**Work to be completed**
Continue the forum thread about framing nail guns from the point where it stops.

**Selected text**
:::::
I have many of their pneumatic tools. They do make DIY tools in certain lines. The Hitachi I pictured for you is one of the greats. It has been the only gun I have ever seen any framing crews use around here. Actual framing crews now, not general contractors and such. It has been the only gun I have ever owned that worked worth a damn. 

Like I said, the 90 is the cheaper model framing gun. Although many use the 90 with success, the 83a is what you want for heavy use.


----------



## Builders Inc. (Feb 24, 2015)

Hitachi, 83A2. Is the only one I would use. It has an adjustable nail depth for structural sheathing. So you don't blow through the osb. It rapid fires fast and doesn't jam. Just keep it oiled and dont use it as a hammer and it'll last years. I have used Bostitch and they suck at toe nailing. Ive used Max Framers, they are a predecessor of Duo Fast and they are extremely light but it seems that the hitachi will sink a 3" ring shank in SYP better than a max. Ive never used a lot of cordless paslodes. We would need a propane tank size gas cylinder to sink all the nails we put in in one day. The cylinders would break me. Think about 16,000 nails a week on a cordless.... I can't advise you on a cordless in my situation. Also the Hitachi nail guns are way better than their power tools.
:::::
**Data for review**
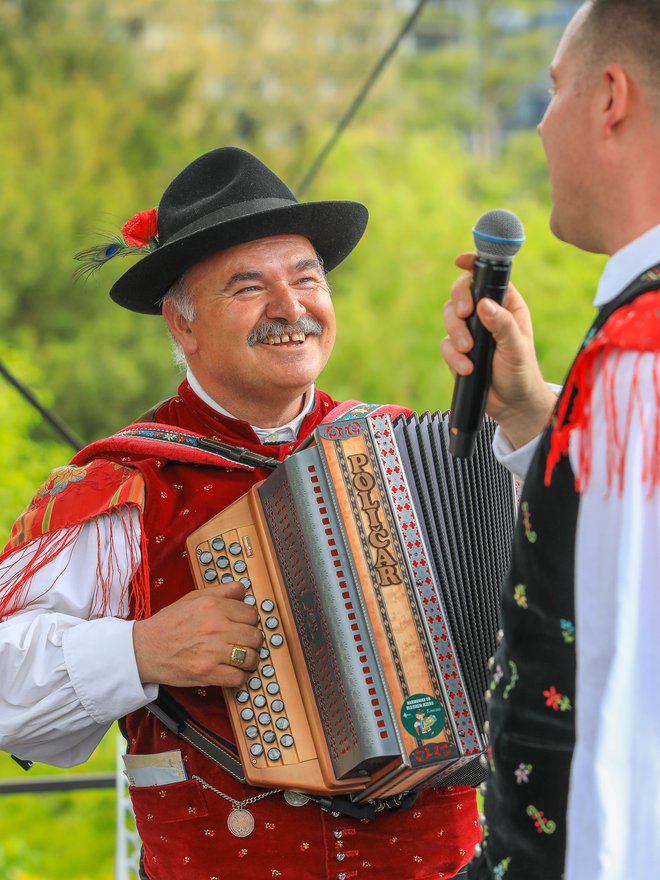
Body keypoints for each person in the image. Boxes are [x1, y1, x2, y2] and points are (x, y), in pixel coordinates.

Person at [0, 146, 480, 879]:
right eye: (249, 287)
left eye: (307, 278)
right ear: (181, 325)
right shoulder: (125, 485)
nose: (290, 308)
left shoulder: (404, 449)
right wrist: (137, 650)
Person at [441, 2, 660, 878]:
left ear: (611, 98)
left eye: (554, 89)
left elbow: (630, 709)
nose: (540, 122)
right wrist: (535, 411)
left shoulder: (641, 353)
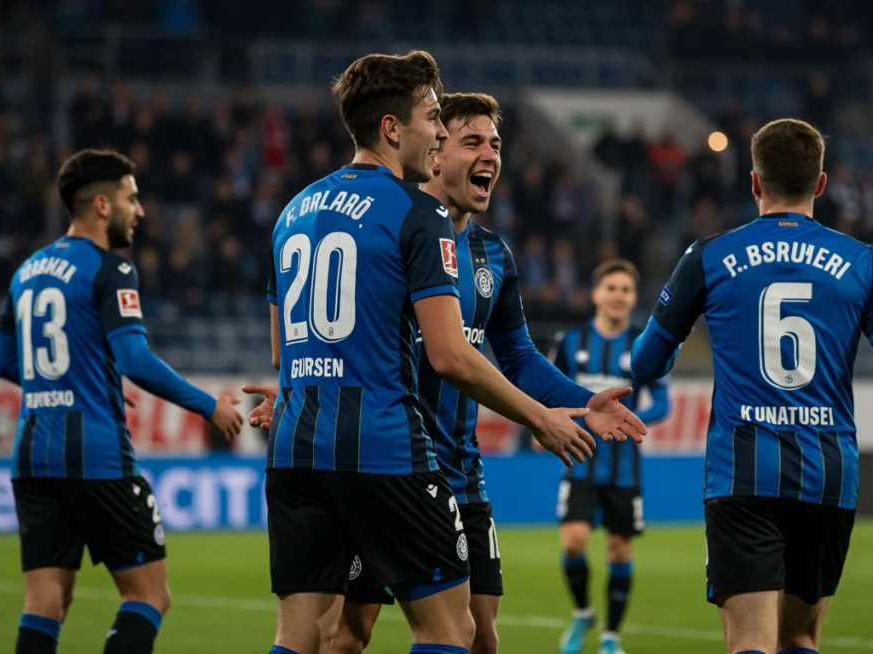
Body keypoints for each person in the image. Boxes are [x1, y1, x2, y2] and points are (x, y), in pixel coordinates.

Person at [252, 53, 634, 654]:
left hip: (412, 462)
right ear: (410, 136)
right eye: (454, 132)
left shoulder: (299, 212)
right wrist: (540, 420)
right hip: (394, 457)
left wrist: (584, 403)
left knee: (475, 636)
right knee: (375, 635)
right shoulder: (414, 216)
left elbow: (520, 356)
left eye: (496, 142)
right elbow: (450, 355)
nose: (489, 154)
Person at [629, 118, 873, 654]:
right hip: (828, 475)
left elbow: (645, 363)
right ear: (820, 184)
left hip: (743, 474)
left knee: (750, 641)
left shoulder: (709, 256)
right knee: (800, 637)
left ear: (754, 183)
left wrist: (682, 330)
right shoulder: (865, 263)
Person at [0, 149, 243, 654]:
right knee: (149, 594)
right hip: (95, 457)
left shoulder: (27, 271)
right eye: (132, 198)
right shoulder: (112, 270)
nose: (141, 210)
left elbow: (3, 361)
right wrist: (206, 405)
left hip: (32, 455)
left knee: (45, 604)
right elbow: (134, 359)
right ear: (103, 205)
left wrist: (79, 376)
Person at [552, 259, 671, 654]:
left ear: (634, 298)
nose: (618, 295)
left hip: (625, 468)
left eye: (625, 289)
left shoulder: (645, 346)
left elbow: (664, 402)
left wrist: (630, 419)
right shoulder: (570, 343)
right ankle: (584, 612)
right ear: (596, 294)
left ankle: (610, 636)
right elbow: (550, 392)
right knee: (573, 542)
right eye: (611, 288)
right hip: (580, 460)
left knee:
:::::
**Exercise response**
----------



## maxwage (Nov 25, 2012)

I love Paslodes, never had problem with their pneumatics or newer cordless.

The older Hitachi's are highly respected. I've used all the major brands Senco Max Bostitch and prefer Paslodes.


----------



## muskoka guy (Nov 16, 2013)

I use mostly paslode. We do have a few hitachis. Both good guns. If you get the hitachi, buy an aftermarket hook for them. They are fragile and don't like being dropped. (which will happen if you don't have a hook). Maybe you don't do much roof work, and the hook is not as important. We do a lot of roof framing and the hooks are tool savers. I have never had a gas nailer. My buddy had one and he told me the smell of them sucks in an enclosed space. He also told me they wont empty the cartridges when its cold in the winter.


----------



## CrpntrFrk (Oct 25, 2008)

muskoka guy said:


> If you get the hitachi, buy an aftermarket hook for them.


Agreed. 



muskoka guy said:


> They are fragile and don't like being dropped.


Don't agree. Dropped my Hitachis several times on concrete and never had them bust. Durable guns IMO



muskoka guy said:


> Maybe you don't do much roof work, and the hook is not as important.


I really like the hook no matter where I am working. It is nice to hook it on the ladder or saw horse when not in use. Or if my hands are full with a beam or something, I am able to hook it on my tool belt.


----------



## NJGC (Apr 5, 2014)

Hitachi NR83A2 all day.


----------



## tgeb (Feb 9, 2006)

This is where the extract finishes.